Qué mujer, pensé, y cerré la puerta del coche. El dolor en la rodilla ha perseguido a la abuela desde que se cayó en el patio de su casa aquel día. Nunca se queja (intenta quejarse lo menos posible), pero el dolor la persigue como una sombra aterradora y cruel. Hace poco la inyectaron, como a los deportistas cuando les duele el tobillo y tienen que jugar un partido en media hora. Todavía le duele, pero menos, y ha vuelto a dar los paseos largos que daba antes de que el dolor fuera insoportable.

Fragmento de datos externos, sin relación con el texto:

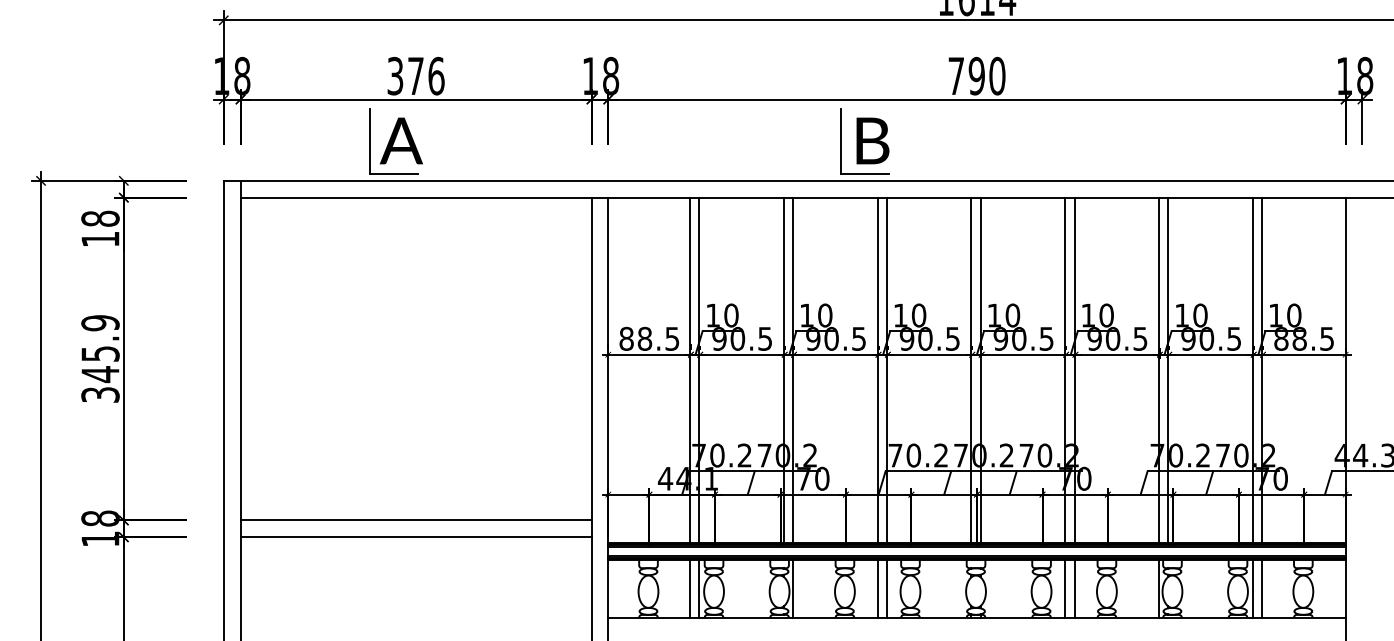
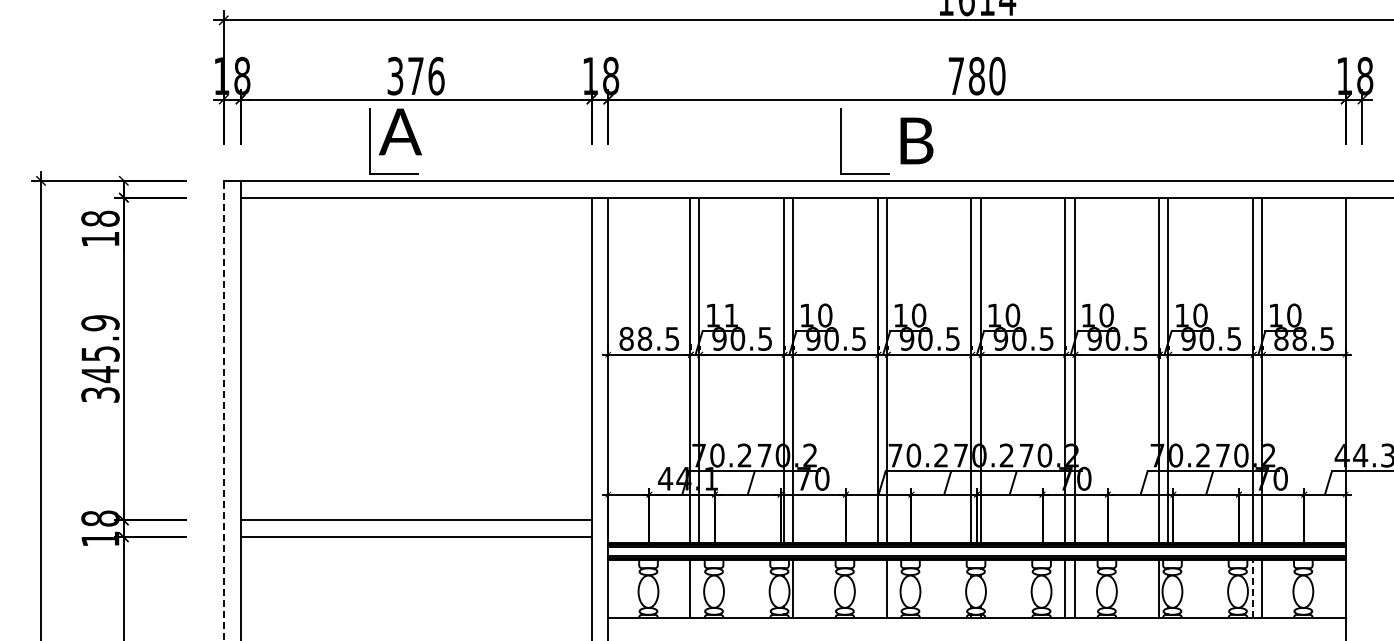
text at (976, 76): 790 -> 780
text at (401, 140) position: (401, 140) -> (400, 131)
text at (872, 140) position: (872, 140) -> (916, 140)
text at (731, 315): 10 -> 11
line at (223, 410): solid -> dashed
line at (699, 588): present -> none
line at (877, 588): present -> none
line at (1252, 588): solid -> dashed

Hace unos meses, después de pasar unos días con nosotros en Valladolid, le llevé en coche de vuelta a su casa. Cuando llegamos me di un paseo por las habitaciones —cada una pintada de un tono pastel diferente, muchas plantas, fotos viejas de cuando éramos pequeños, una máquina de coser—. Al pasar por la cocina, encima de los fuegos portátiles sobre los que hace la comida (no le gusta la vitro) vi dos agujeros en el techo de tejas metálicas. Después de esos agujeros estaba el cielo azul, y al lado del agujero había una bombilla enganchada con un cable muy precario. “¿Oye y esto?”, le pregunté. “Nada, es que antes cada vez que cocinaba se me llenaba toda esta sala de humo”, me dijo. Así que había roto las tejas para abrir una oquedad por la que pudiera salir el humo. Me reí primero y luego me quedé pensando en todo lo que había vivido esta mujer de casi 90 años que todavía reparasola las baldosas del patio cuando se estropean. Me fui de allí con un regusto amargo, con la intuición extraña (con la certeza, más bien) de que todavía me queda mucho por sufrir.